> [Page excerpt]:
────────────────────────────────────────

Reaching in, to reach out

WHEN I WAS A YOUNG BOY the neighbor girl asked for my help to wash her car. She was just a few years older than myself, and being the kind, generous person that I am, I quickly left my chores of weeding the flower beds and charitably assisted this helpless neighbor. Upon my return, some few hours later, my father pulled me aside and said, “Son, I appreciate that you want to help your neighbor do her chores, but you need to make sure your chores are done first.”

I’ve saved this lesson in my heart for all these years, uncertain how to apply it to my life beyond the immediate application of leaving all to help the cute neighbor. That is, until now. I’ve been emphasizing so much about outreach lately, that I thought it was time to pause a bit and make sure our home chores are done. A brother in Christ, Bryan Gibson, calls these home chores of which I’m referring as “INreach.”

There’s no such word as “INreach”, but the idea of it is very clear in the Bible. We’re talking about the efforts of Christians, both collectively and individually, those who are “inside” (1 Corinthians 5:12), “Of the household of faith” (Galatians 6:10), “our people” (Titus 3:14) – in other words, Fellow-Christians, or fellow saints, to encourage and to edify the body of Christ.

Looking at the letters from Paul to the evangelists, Timothy & Titus, it becomes obvious how much emphasis is given to “INreach”. Paul instructed the two evangelists to “set in order the things that are lacking?” (Tit 1:5) – to appoint qualified men to serve as elders and deacons (Titus 1:5-9; 1 Timothy 3:1-13); to keep the church pure from false doctrine (1 Timothy 1:3-11; 2 Timothy 2:14-18; Titus 1:10-14); to instruct brethren how to “live soberly, righteously, and godly in the present age” (Titus 2:12); etc. If we fail to do our own chores of “INreach” for very long, then we’re certain to have problems creep into our homes and lead some away with divers lusts (2Timothy 3:6). Yet, if we give it proper attention, then the weeds will be plucked away allowing the fruit to grow, including a people better prepared to reach OUT.

If we continue to study our Bibles, it will be difficult to miss what it says about our individual responsibilities to “one another.” We’re commanded to…Love one another (1 John 3:11, 23; 4:7, 11-12); be hospitable to another (1 Peter 4:9); admonish one another (Romans 15:14); weep and rejoice with one another (Romans 12:15); restore one another (Galatians 6: 1); comfort one another (1 Thessalonians 4:18); etc. As we continue to be an evangelistic church, remember to REACH IN, for your brethren need you and you need them. “As we have opportunity, let us do go to all, especially to those who are of the household of faith” (Galatians 6:10).

────────────────────────────────────────

> [Information supplied]:
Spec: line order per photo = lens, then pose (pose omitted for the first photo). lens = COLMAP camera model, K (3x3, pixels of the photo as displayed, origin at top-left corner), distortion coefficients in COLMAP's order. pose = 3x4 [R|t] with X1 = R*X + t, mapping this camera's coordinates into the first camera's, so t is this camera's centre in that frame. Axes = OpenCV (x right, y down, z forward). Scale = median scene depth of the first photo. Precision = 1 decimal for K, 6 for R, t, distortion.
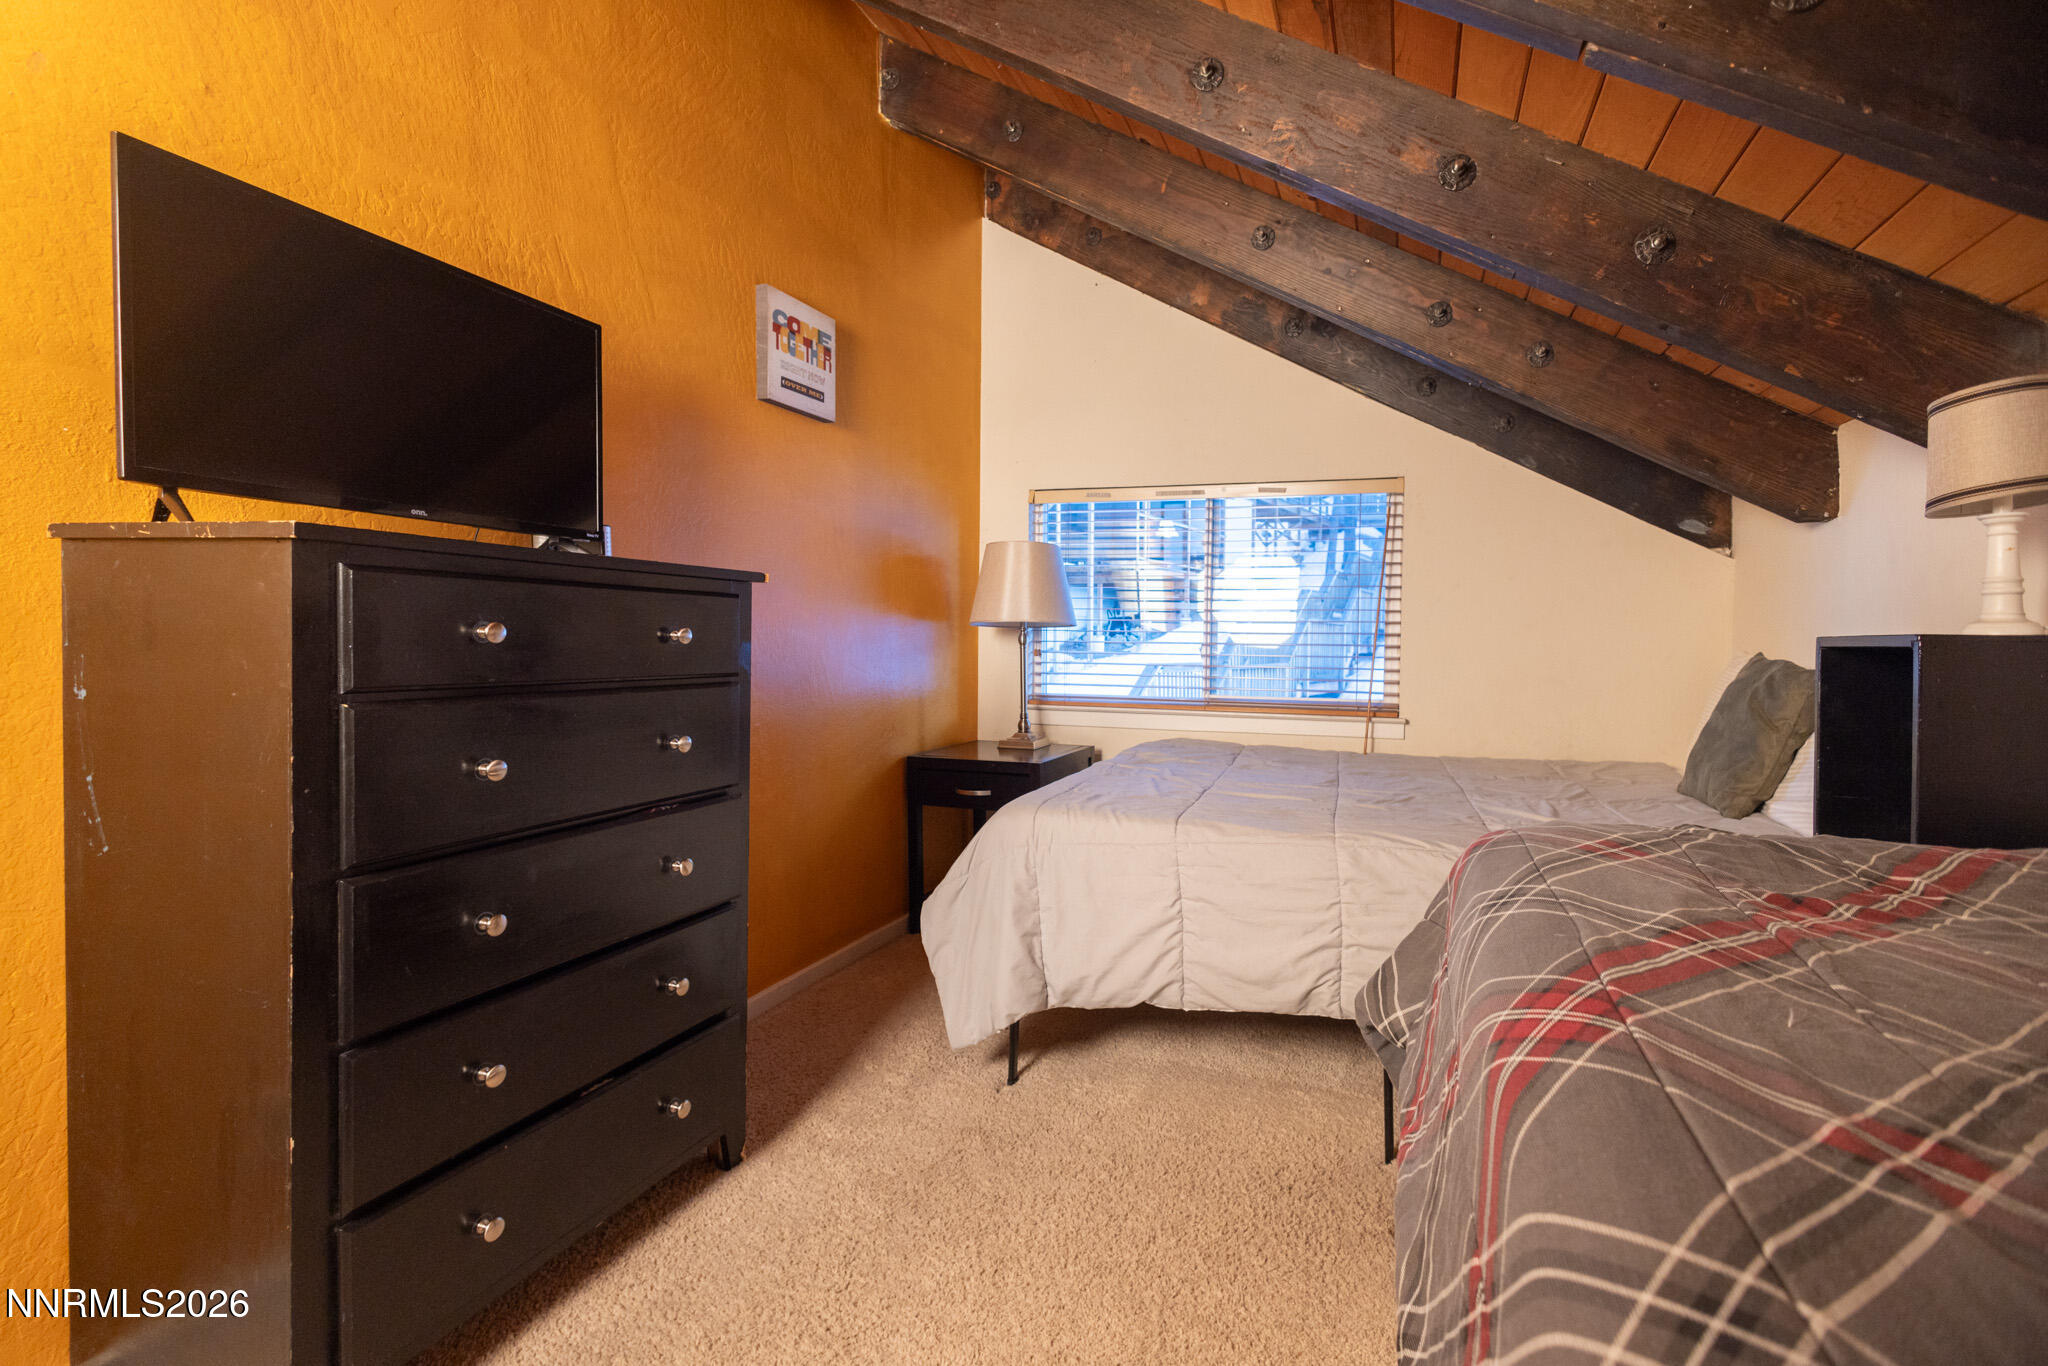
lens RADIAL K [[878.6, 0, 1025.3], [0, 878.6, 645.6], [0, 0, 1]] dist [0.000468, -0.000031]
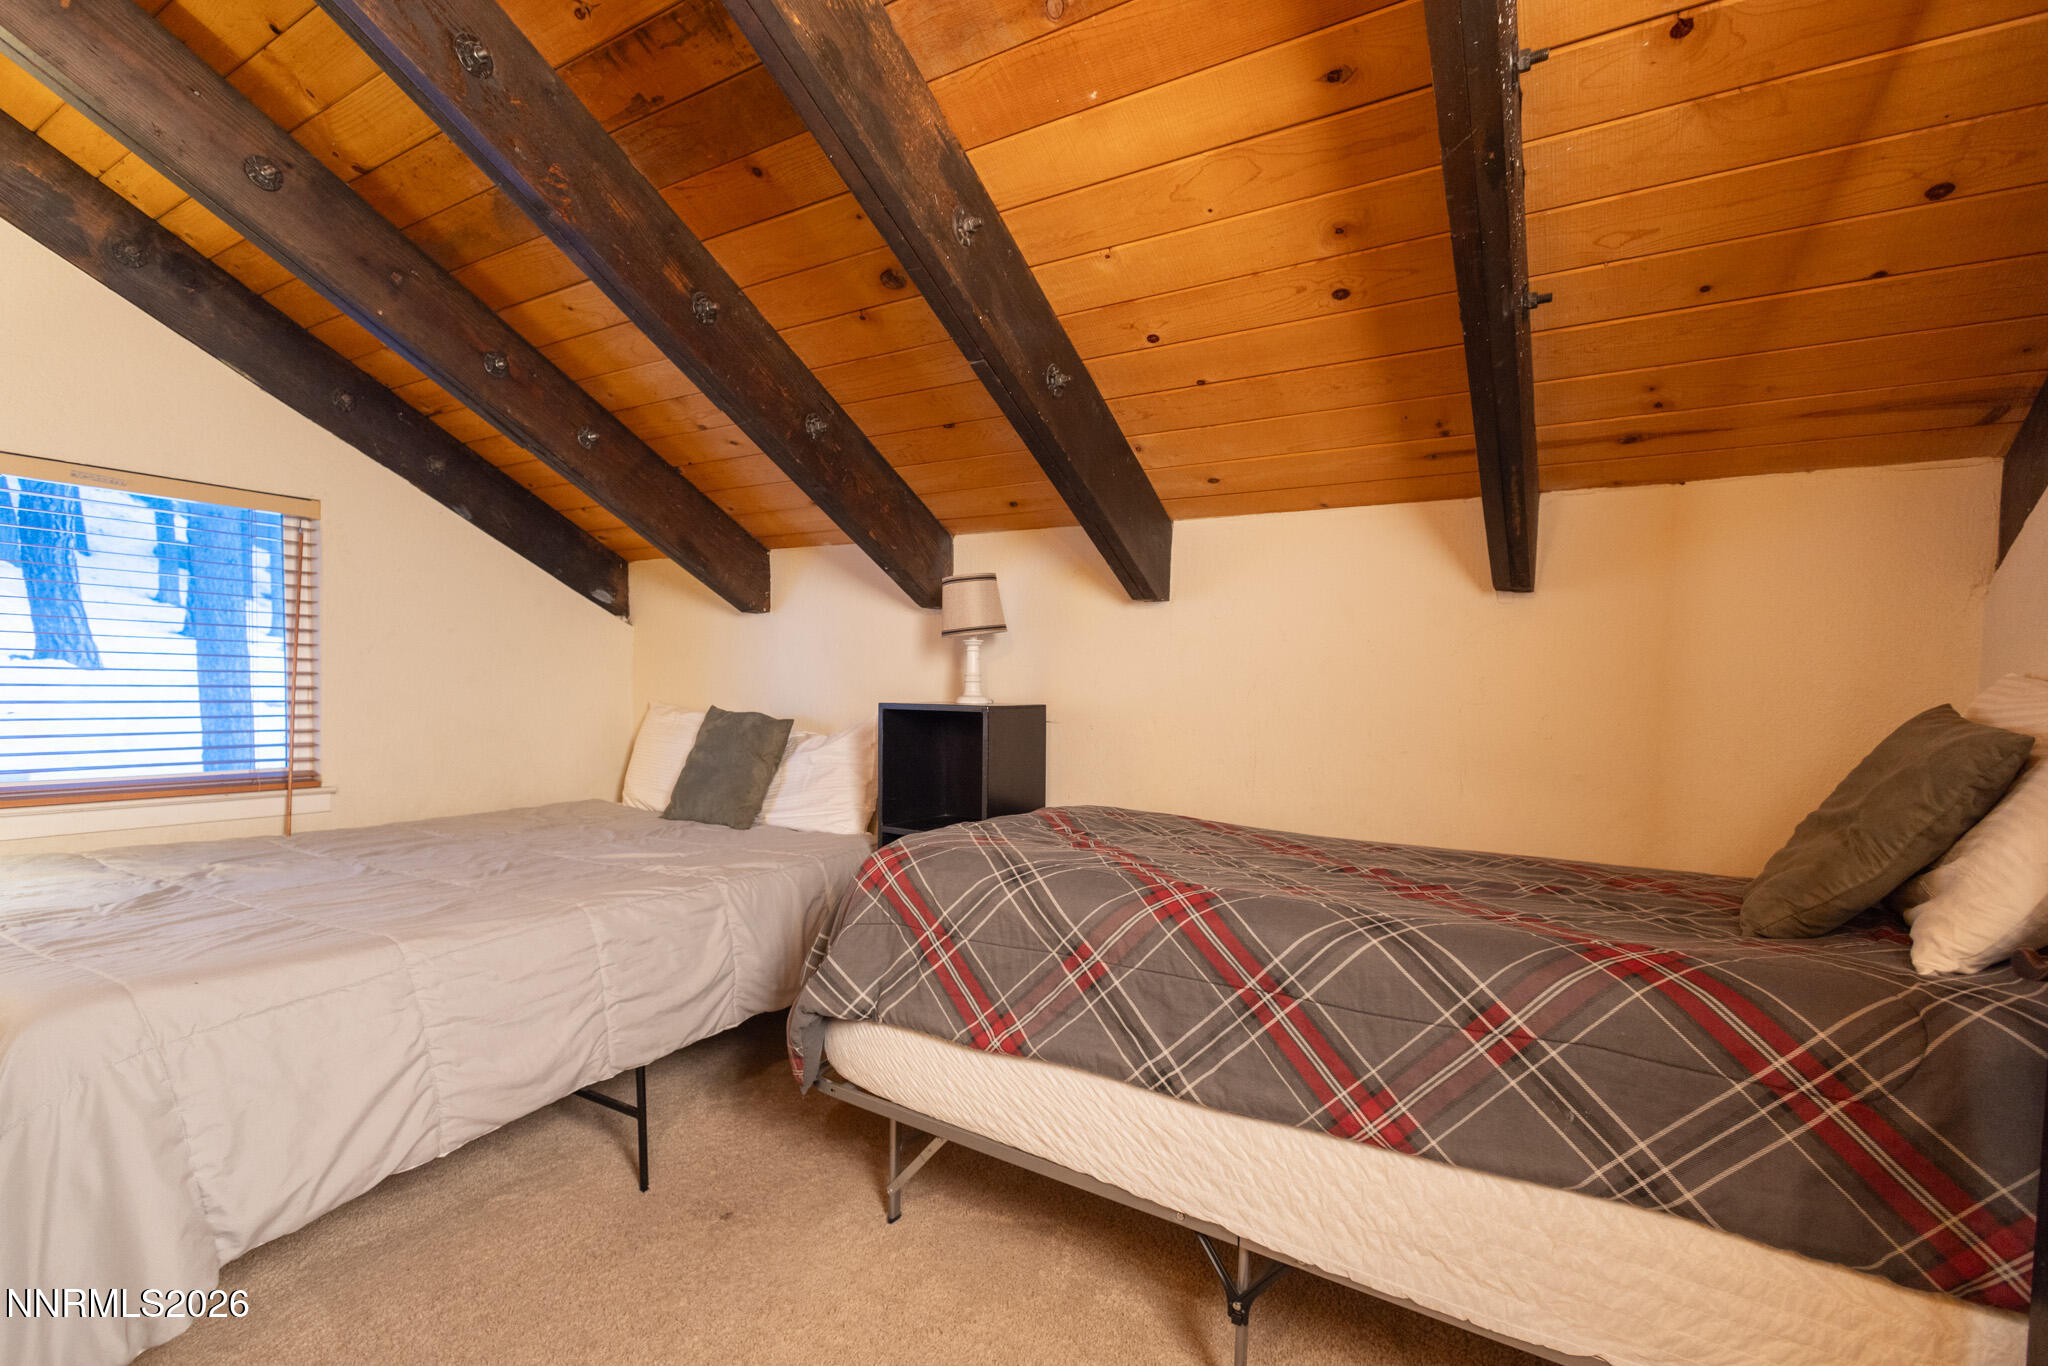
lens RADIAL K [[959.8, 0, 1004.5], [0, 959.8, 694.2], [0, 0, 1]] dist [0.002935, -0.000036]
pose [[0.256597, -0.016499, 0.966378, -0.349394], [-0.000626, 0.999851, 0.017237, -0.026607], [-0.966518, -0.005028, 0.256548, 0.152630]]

────────────────────────────────────────

> [Exercise brief]: Pick up the INreach article after its closing quote from Galatians 6:10 and carry it forward. The data comes from a separate source.

> [Response to the task]:
Look at these commendations to the early church: “God is not unjust to forget your work and labor of love which you have shown toward His name, in that you have ministered to the saints, and do minister” (Hebrews 6:10). “The household of Stephanas… they have devoted themselves to the ministry of the saints” (1 Corinthians 16:15). Brethren in Thessalonica received strong commendation for “brotherly love,” but were then urged to “increase more and more” (1 Thessalonians 4:9). Serving the needs of the saints takes up a lot of time. How can we “increase more and more?”

Jesus rebuked the Pharisees for overlooking the weightier matters of “judgment, mercy, and faith,” commanding them to do these, without leaving “the other undone” (Matthew 23:23). Putting these lessons together, we Saints need to strive to do ALL of the work of the Lord, balancing our duty to outreach to seek and to save the lost, with our “INreach” in teaching and strengthening our brethren. A spiritually strong, and loving church leads to a strong and loving outreach (John 13:35). The teaching of the New Testament clearly states this principle; “And he gave some, apostles; and some, prophets; and some, evangelists; and some, pastors and teachers; For the perfecting of the saints, for the work of the ministry, for the edifying of the body of Christ:” (Ephesians 4:11-12), showing us that a balanced church is “thoroughly equipped for every good work” (2Timothy 3:16-17).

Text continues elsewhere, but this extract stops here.